RCC/VIMS partnership plunges students into hands-on fieldwork
|Dr. Troy Tuckey of VIMS, seen above on the research vessel “Tidewater,” sorts just-netted marine life by species so students of RCC’s “Coastal Ecology” course can identify, count and measure them.|
Developed with the serious student of marine biology in mind, Rappahannock Community College’s summer “Coastal Ecology” course culminated with two weeks of intensive field work at the College of William and Mary’s Virginia Institute for Marine Sciences (VIMS) facility at Gloucester Point. This portion of the course included a day on the water in the VIMS research vessel Tidewater. It was preceded by three weeks of online academic work.

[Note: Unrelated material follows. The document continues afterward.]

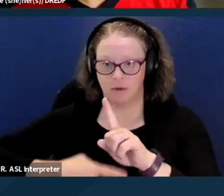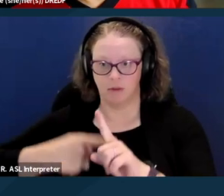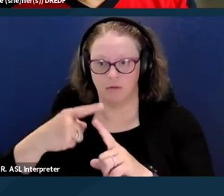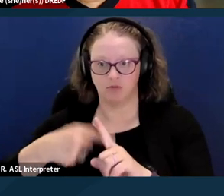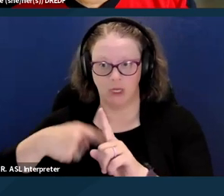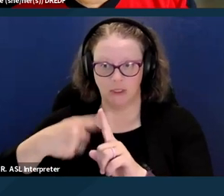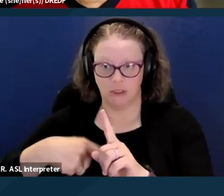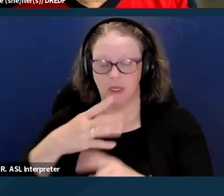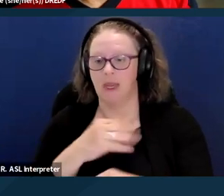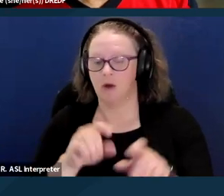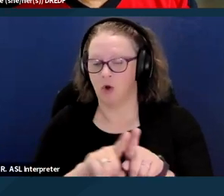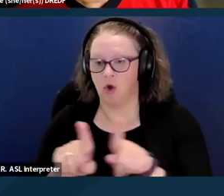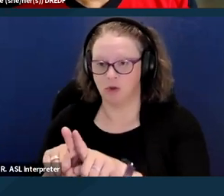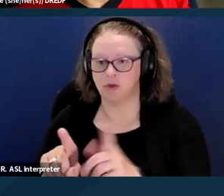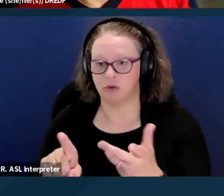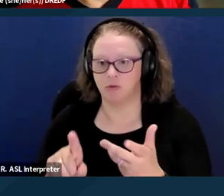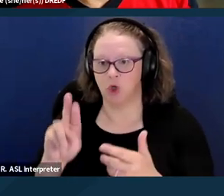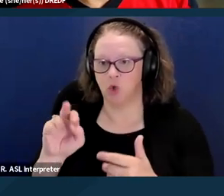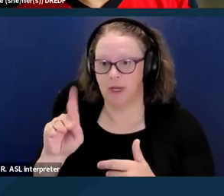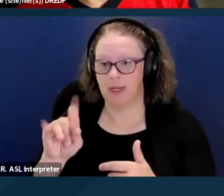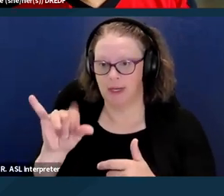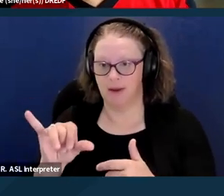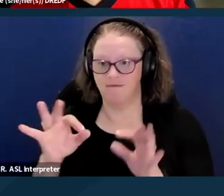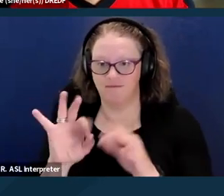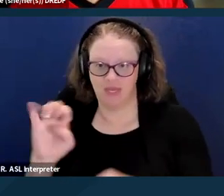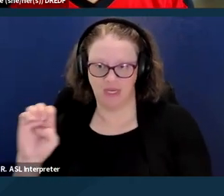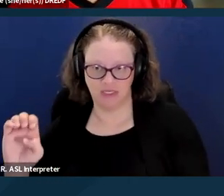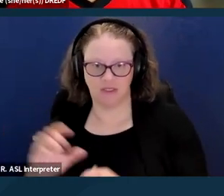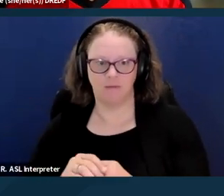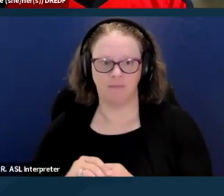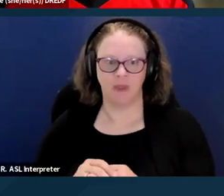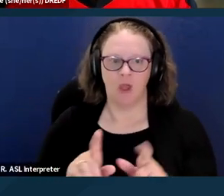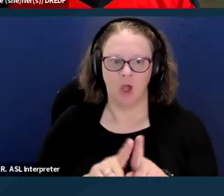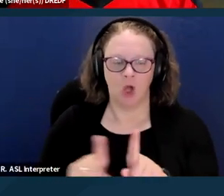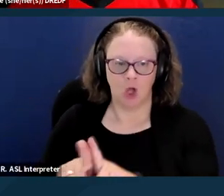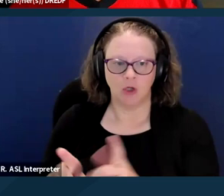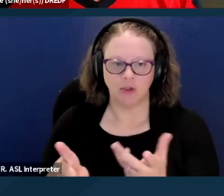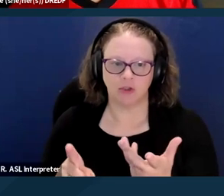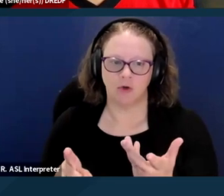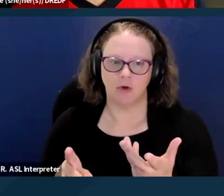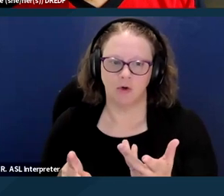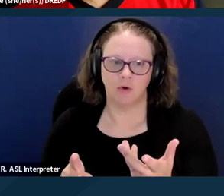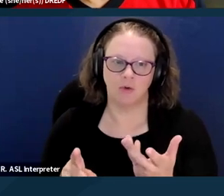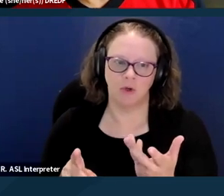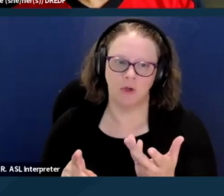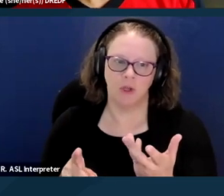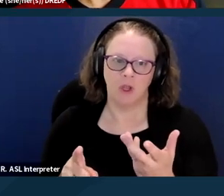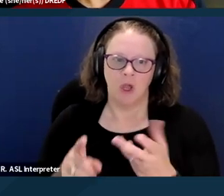Another key one is support and maintaining safe and stable housing, so that can include coordination with landlords,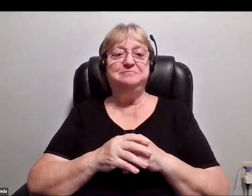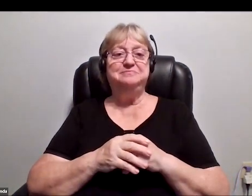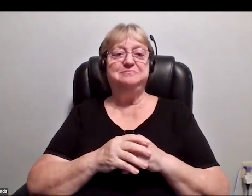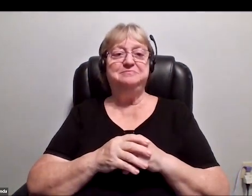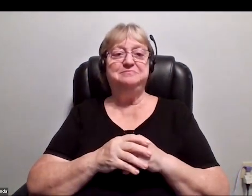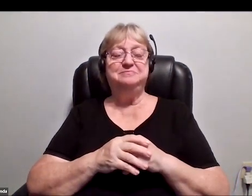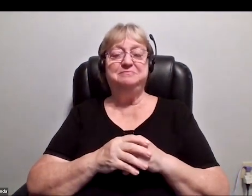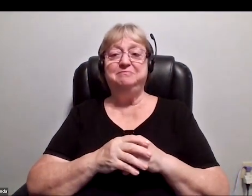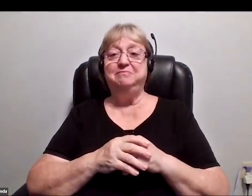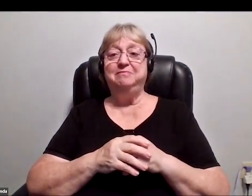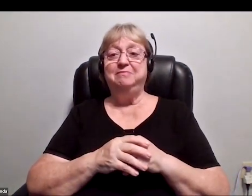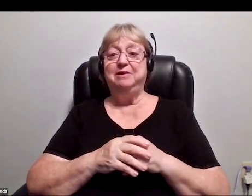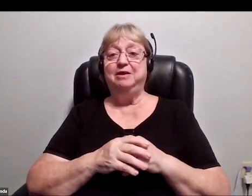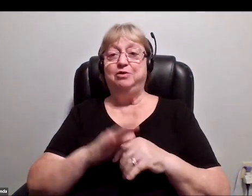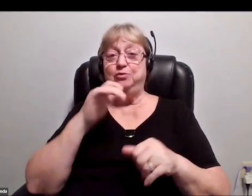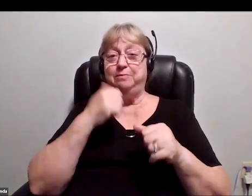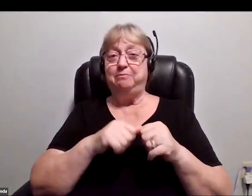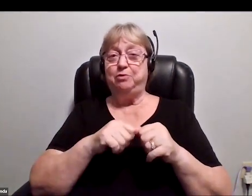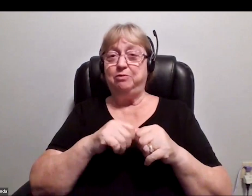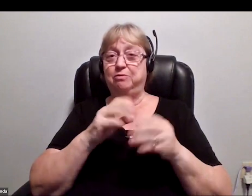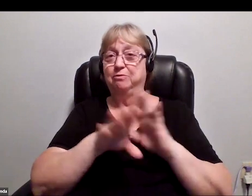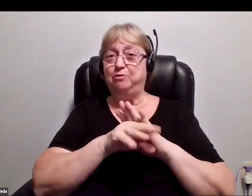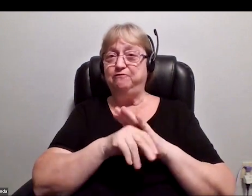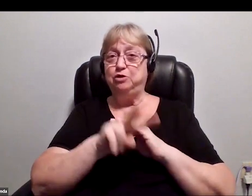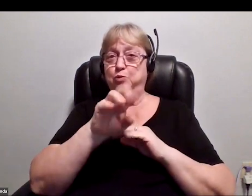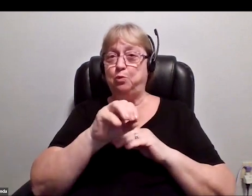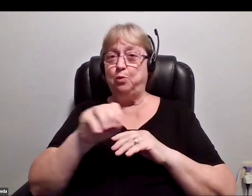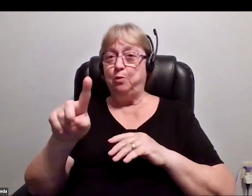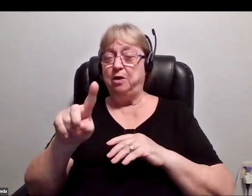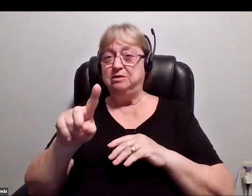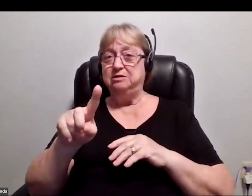You'll remember the movie, 2001, A Space Odyssey, so I wanted to tell a different story,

RCC biology instructor Lisa Tuckey, who co-developed “Coastal Ecology” with VIMS’s Dr. Diane Tulipani (an RCC adjunct instructor since Fall 2013), describes it as “a field-based biology course which explores beach, salt marsh, and estuarine ecosystems by observing and sampling local coastal plants and animals while analyzing the dynamics of coastal community structure and function. We worked together to create . . . a first-class transfer course.”
Since many RCC students hope to major in one of the sciences when they transfer to a four-year school, “Coastal Ecology” provides a good starting point, “especially since it focuses on our local environment, and therefore local issues,” Tuckey noted.